Adherence to a treat-to-target strategy in early rheumatoid arthritis: results of the DREAM remission induction cohort
1 Arthritis Center Twente, Department of Psychology, Health and Technology, University of Twente, PO Box 217, 7500 AE Enschede, The Netherlands
2 Department of Rheumatology and Clinical Immunology, Medisch Spectrum Twente, PO Box 50000, 7500 KA Enschede, The Netherlands
3 Department of Rheumatology, Ziekenhuisgroep Twente, PO Box 546, 7550 AM Hengelo, The Netherlands
4 Department of Rheumatology, Isala Klinieken, PO Box 10500, 8000 GM Zwolle, The Netherlands
5 Department of Rheumatology and Clinical Immunology, University Medical Center Groningen, PO Box 30001, 9700 RB Groningen, The Netherlands
6 Department of Rheumatology, Radboud University Nijmegen Medical Centre, PO Box 9101, 6500 HB Nijmegen, The Netherlands
Arthritis Research & Therapy 2012, 14:R254 doi:10.1186/ar4099Published: 23 November 2012
Clinical trials have demonstrated that treatment-to-target (T2T) is effective in achieving remission in early rheumatoid arthritis (RA). However, the concept of T2T has not been fully implemented yet and the question is whether a T2T strategy is feasible in daily clinical practice. The objective of the study was to evaluate the adherence to a T2T strategy aiming at remission (Disease Activity Score in 28 joints (DAS28) < 2.6) in early RA in daily practice. The recommendations regarding T2T included regular assessment of the DAS28 and advice regarding DAS28-driven treatment adjustments.
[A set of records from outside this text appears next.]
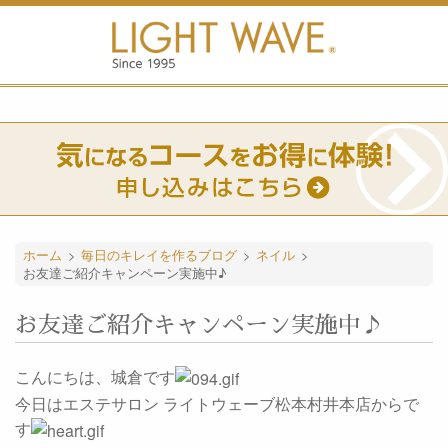
ホーム
>
毎日のキレイを作るブログ
>
ネイル
>
お友達ご紹介キャンペーン実施中♪
お友達ご紹介キャンペーン実施中♪
こんにちは、城倉です
今日はエステサロン ライトウェーブ松本村井本店からで
す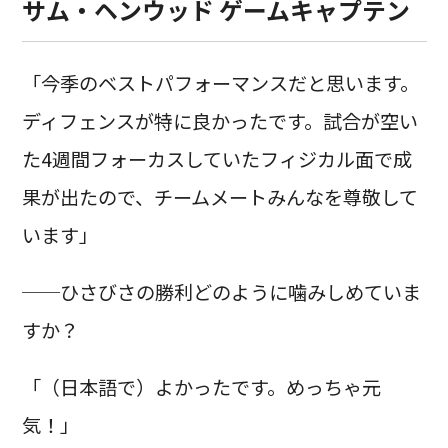
サム・ヘンウッド ゲームキャプテン
「今季のベストパフォーマンスだと思います。
ディフェンスが特に良かったです。試合が空い
た4週間フォーカスしていたフィジカル面で成
果が出たので、チームメートみんなを尊敬して
います」
──ひさびさの勝利どのように噛みしめていま
すか？
「（日本語で）よかったです。めっちゃ元
気！」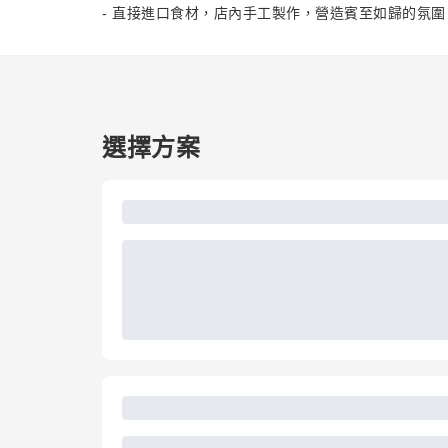
- 直接進口食材，店內手工製作，營造賓至如歸的氛圍
選擇方案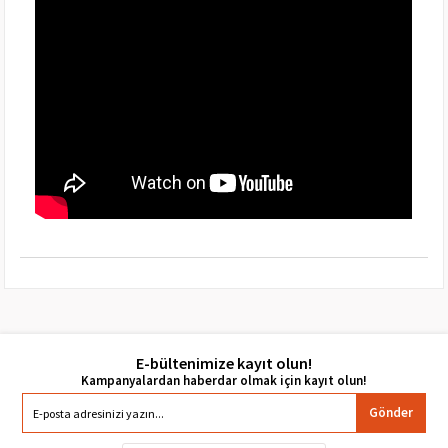
E-bültenimize kayıt olun!
Gönder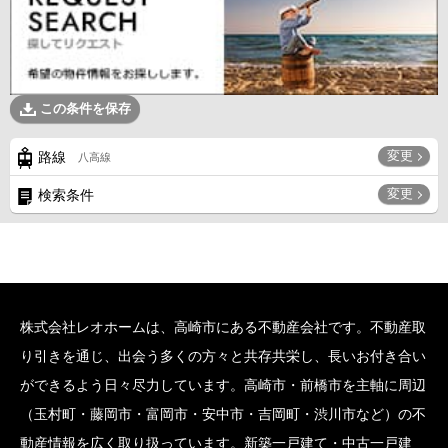
この条件を保存
変更
路線
八高線
変更
検索条件
株式会社レオホームは、高崎市にある不動産会社です。不動産取
り引きを通じ、出会う多くの方々と共存共栄し、長いお付き合い
ができるよう日々尽力しています。高崎市・前橋市を主軸に周辺
（玉村町・藤岡市・富岡市・安中市・吉岡町・渋川市など）の不
動産情報を広く取り扱っています。新築一戸建て・中古一戸建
A medical chart review was performed among a random sample of 100 RA patients of the DREAM remission induction cohort. At all scheduled visits, it was determined whether the clinical decisions were compliant to the T2T recommendations.
The 100 patients contributed to a total of 1,115 visits. The DAS28 was available in 97.9% (1,092/1,115) of the visits, of which the DAS28 was assessed at a frequency of at least every three months in 88.3% (964/1,092). Adherence to the treatment advice was observed in 69.3% (757/1,092) of the visits. In case of non-adherence when remission was present (19.5%, 108/553), most frequently medication was tapered off or discontinued when it should have been continued (7.2%, 40/553) or treatment was continued when it should have been tapered off or discontinued (6.2%, 34/553). In case of non-adherence when remission was absent (42.1%, 227/539), most frequently medication was not intensified when an intensification step should have been taken (34.9%, 188/539). The main reason for non-adherence was discordance between disease activity status according to the rheumatologist and DAS28.
The recommendations regarding T2T were successfully implemented and high adherence was observed. This demonstrates that a T2T strategy is feasible in RA in daily clinical practice.